Always  verify first and last characters of the address after scanning.

Did you pull this out of a chatbot? Read How to lose your Bitcoins with CTRL-C CTRL-V to see why this is a bad idea.

I’d throw that device in the bin

I'd throw it in a drawer Never dispose of devices that hold private information.

you can have a separate offline wallet on another phone as your hardware wallet device never connect it online

Phones are terrible for offline usage. To start: you can't really install that wallet without going online first. Things like "find my phone" or GPS trackers are hard to turn off, the thing will keep trying to connect somewhere.

If you want to sign offline, learn how to do it on a laptop. To get you started:

Online:
Install Electrum on your PC.
Import your address to create a watch-only wallet.
Preview the transaction, Copy the unsigned transaction. Put it on a USB stick.
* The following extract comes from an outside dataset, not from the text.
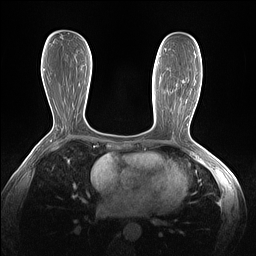
Breast MRI (dynamic contrast-enhanced), one axial slice; slice 70 of 160 in the series (ordered by position); dynamic contrast-enhanced series, time point 2 of 7 at this slice position (early post-contrast); 1.5 T; TE 1.4 ms, TR 5 ms; 1.3 mm slice thickness; 256 × 256 image matrix, field of view 320 × 320 mm. Female patient.
Annotated regions visible in this slice (semi-automatically segmented with operator editing):
- enhancing-tissue mask used for the functional tumour volume (all voxels passing the contrast-enhancement thresholds inside the analysis volume; usually the tumour): bounding box [x1, y1, x2, y2] px = [183, 80, 185, 82]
Offline and running without hard drive storage:
Get a Linux LIVE DVD. Use Knoppix or Tails for instance, or any other distribution that comes with Electrum pre-installed.
Unplug your internet cable. Close the curtains. Reboot your computer and start up from that DVD. Don't enter any wireless connection password. Keep it offline.
Start Electrum. Import your private key.
Copy your unsigned transaction from the USB stick, load it into Electrum.
CHECK the transaction in Electrum. Check the fees, check the amount, check all destination addresses (character by character).
If all is okay, sign the transaction. Copy it back to your USB stick.
Turn off the computer. That wipes the Live LINUX from memory and all traces are gone.

Online:
Use your normal online Electrum to (check again and) broadcast the transaction.

Adjust the above depending on your needs, and make sure you know what you're doing before doing it.